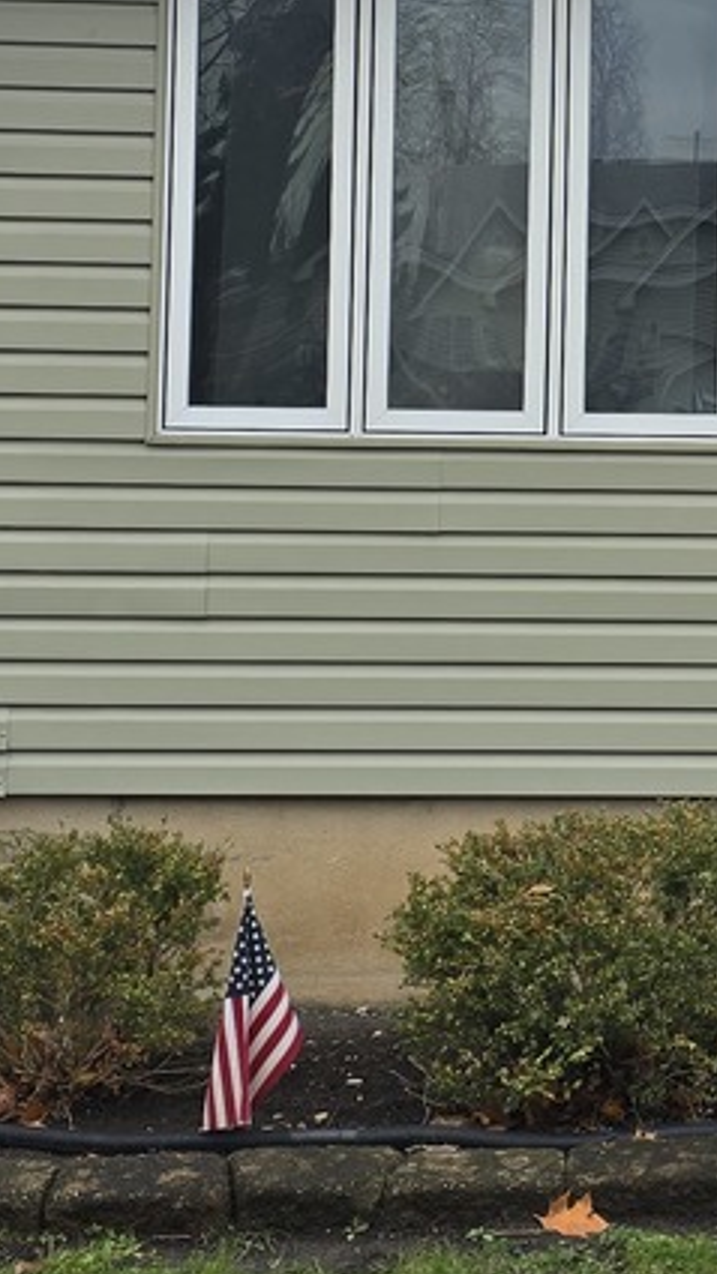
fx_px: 2873
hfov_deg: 13.9
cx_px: 831
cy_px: 363
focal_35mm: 85
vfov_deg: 24.8
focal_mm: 6.3
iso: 12
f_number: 1.7
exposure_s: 1/262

::::::

Your copy of the entries above must be exact and must not include pictures.

§ **Solution to the exercise**
fx_px: 2873
hfov_deg: 13.9
cx_px: 831
cy_px: 363
focal_35mm: 85
vfov_deg: 24.8
focal_mm: 6.3
iso: 12
f_number: 1.7
exposure_s: 1/262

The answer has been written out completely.